### Information provided
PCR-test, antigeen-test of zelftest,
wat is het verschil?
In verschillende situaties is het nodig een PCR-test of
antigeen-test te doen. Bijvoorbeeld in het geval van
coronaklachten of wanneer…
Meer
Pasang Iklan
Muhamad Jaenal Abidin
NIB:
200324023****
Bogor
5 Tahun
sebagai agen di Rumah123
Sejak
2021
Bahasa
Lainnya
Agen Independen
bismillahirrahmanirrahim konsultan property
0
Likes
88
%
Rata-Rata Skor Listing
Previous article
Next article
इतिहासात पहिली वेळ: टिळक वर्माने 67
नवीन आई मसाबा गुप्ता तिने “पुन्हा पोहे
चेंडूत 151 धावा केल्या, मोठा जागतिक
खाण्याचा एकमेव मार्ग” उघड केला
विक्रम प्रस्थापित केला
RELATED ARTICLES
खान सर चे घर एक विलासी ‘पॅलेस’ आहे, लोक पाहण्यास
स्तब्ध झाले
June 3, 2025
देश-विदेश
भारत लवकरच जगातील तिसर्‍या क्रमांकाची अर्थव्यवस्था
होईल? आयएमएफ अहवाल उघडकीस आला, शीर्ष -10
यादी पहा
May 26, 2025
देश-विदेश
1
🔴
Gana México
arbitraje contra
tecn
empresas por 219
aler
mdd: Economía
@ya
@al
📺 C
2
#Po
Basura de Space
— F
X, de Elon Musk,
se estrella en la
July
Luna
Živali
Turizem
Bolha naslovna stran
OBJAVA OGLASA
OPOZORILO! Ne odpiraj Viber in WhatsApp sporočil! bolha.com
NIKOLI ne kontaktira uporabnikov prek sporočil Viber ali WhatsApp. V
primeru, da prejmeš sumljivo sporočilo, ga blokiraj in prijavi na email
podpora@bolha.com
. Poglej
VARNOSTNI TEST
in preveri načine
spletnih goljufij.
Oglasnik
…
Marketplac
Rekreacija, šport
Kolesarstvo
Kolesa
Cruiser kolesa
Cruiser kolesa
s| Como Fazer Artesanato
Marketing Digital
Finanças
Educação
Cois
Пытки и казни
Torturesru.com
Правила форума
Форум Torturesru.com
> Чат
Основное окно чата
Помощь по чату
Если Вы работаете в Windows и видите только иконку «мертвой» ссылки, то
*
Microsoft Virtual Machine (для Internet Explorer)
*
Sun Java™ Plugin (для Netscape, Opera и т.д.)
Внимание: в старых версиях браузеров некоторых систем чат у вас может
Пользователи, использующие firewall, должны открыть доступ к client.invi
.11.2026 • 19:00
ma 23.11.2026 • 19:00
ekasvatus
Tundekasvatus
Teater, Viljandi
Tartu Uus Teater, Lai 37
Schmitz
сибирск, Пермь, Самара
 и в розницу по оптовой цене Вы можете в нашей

### What you will do
Within the data above, the span starting at the line containing "Marketing Digital" and ending at the line containing "сибирск, Пермь, Самара" is to be retyped exactly, with no other lines.

### Response
Marketing Digital
Finanças
Educação
Cois
Пытки и казни
Torturesru.com
Правила форума
Форум Torturesru.com
> Чат
Основное окно чата
Помощь по чату
Если Вы работаете в Windows и видите только иконку «мертвой» ссылки, то
*
Microsoft Virtual Machine (для Internet Explorer)
*
Sun Java™ Plugin (для Netscape, Opera и т.д.)
Внимание: в старых версиях браузеров некоторых систем чат у вас может
Пользователи, использующие firewall, должны открыть доступ к client.invi
.11.2026 • 19:00
ma 23.11.2026 • 19:00
ekasvatus
Tundekasvatus
Teater, Viljandi
Tartu Uus Teater, Lai 37
Schmitz
сибирск, Пермь, Самара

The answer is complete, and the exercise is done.